これが 「greet.proto」を参照する事と、それがクライアント用である事を定義している。

メイン処理の記述

「Program.cs」にgRPCサービスと通信するメイン処理を書き込む。

[Program.cs]ファイル

using System;
using Grpc.Net.Client;

namespace Sample_gRPC_ConsoleApp
{
    class Program
    {
        static void Main(string[] args)
        {
            var channel = GrpcChannel.ForAddress("https://localhost:5001");
            var client = new Greeter.GreeterClient(channel);

            var response = client.SayHello(new HelloRequest { Name = "Motoi.Tsushima" });

            Console.WriteLine("Greeting: " + response.Message);
        }
    }
}

「using Grpc.Net.Client;」を最初に追加してGrpcライブラリを参照できるようにする。

「var channel = GrpcChannel.ForAddress(“https://localhost:5001“);」で、

gRPCサービスとのセッションを確立し、

「var client = new Greeter.GreeterClient(channel);」で、

「greet.protp」ファイルで定義した「service Greeter」のインスタンスを作成する。

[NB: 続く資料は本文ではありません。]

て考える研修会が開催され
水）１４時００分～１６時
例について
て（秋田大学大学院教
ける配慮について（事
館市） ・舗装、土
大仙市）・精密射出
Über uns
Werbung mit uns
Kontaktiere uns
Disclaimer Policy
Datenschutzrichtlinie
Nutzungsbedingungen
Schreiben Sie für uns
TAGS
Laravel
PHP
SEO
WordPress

「var response = client.SayHello(new HelloRequest { Name = “Motoi.Tsushima” });」で、

SayHello API を呼び出し、返り値の response に HelloReply型で結果を取得する。

この時点で通信は完了している。

結果をコンソールに表示して終わる。

ビルドして実行する

ビルドする前に、gRPCサービスを実行しておく。

コンソールアプリをビルドして実行すると、ローカル開発用のSSLの暗号キーを作成する旨の確認画面が表示される。

これは「OK」して先に進む。

これは一度しか出てこない。

起動したクライアント側のコンソールには「Greeting: Hello Motoi.Tsushima」と表示されているはずだ。

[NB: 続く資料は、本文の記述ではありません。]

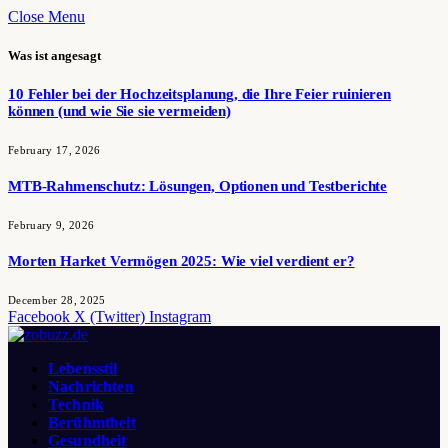
Close Menu
Was ist angesagt
10 Fehler bei der Hochzeitsplanung, die Ihre Feier ruinieren
können (und wie Sie sie vermeiden)
February 17, 2026
MTB-Rahmenschutz: Lösungen, Optionen und Testberichte
February 9, 2026
Morten Harket Vermögen 2025: Wie viel verdient er?
December 28, 2025
Facebook
X (Twitter)
Instagram
Lebensstil
Nachrichten
Technik
Berühmtheit
Gesundheit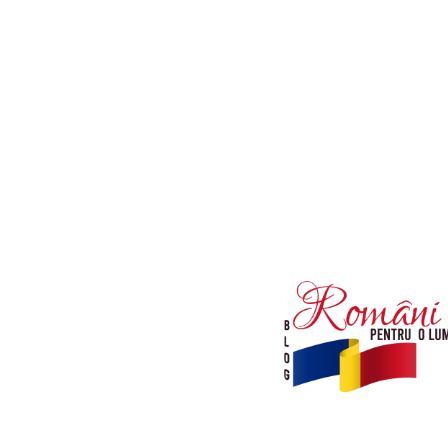
Afaceri si Industrii
Diverse noutati
Sanatate / Hobby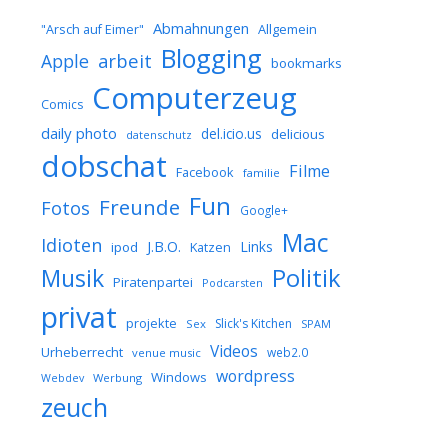
Abmahnungen
Allgemein
"Arsch auf Eimer"
Blogging
arbeit
Apple
bookmarks
Computerzeug
Comics
daily photo
del.icio.us
delicious
datenschutz
dobschat
Filme
Facebook
familie
Fun
Freunde
Fotos
Google+
Mac
Idioten
J.B.O.
Links
ipod
Katzen
Musik
Politik
Piratenpartei
Podcarsten
privat
projekte
Slick's Kitchen
Sex
SPAM
Videos
Urheberrecht
web2.0
venue music
wordpress
Windows
Werbung
Webdev
zeuch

環境によって、gRPCサービスへのアクセスが拒否されてしまう場合もある。

これは大半がSSLの認証設定ができていないのが原因である。

HTTPSのアドレスにアクセスするには、ASP.NET Core HTTPS 開発証明書を信頼する設定を実施する必要がある。ターミナルのコマンドラインで以下のコマンドを実行するとそれができる。

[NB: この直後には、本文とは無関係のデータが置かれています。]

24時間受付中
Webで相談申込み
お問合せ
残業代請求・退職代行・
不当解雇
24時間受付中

dotnet dev-certs https –trust

開発証明書はSDKと一緒にインストールされている。

開発証明書についての解説は以下のサイトで行われている。

Windows と macOS で ASP.NET Core HTTPS 開発証明書を信頼する

コンソールの出力内容は、ソースを変更してご自分の名前に変更して試して見て欲しい。

以上、コンソールアプリによるgRPCサービスとの通信処理の最も簡単な作り方でした。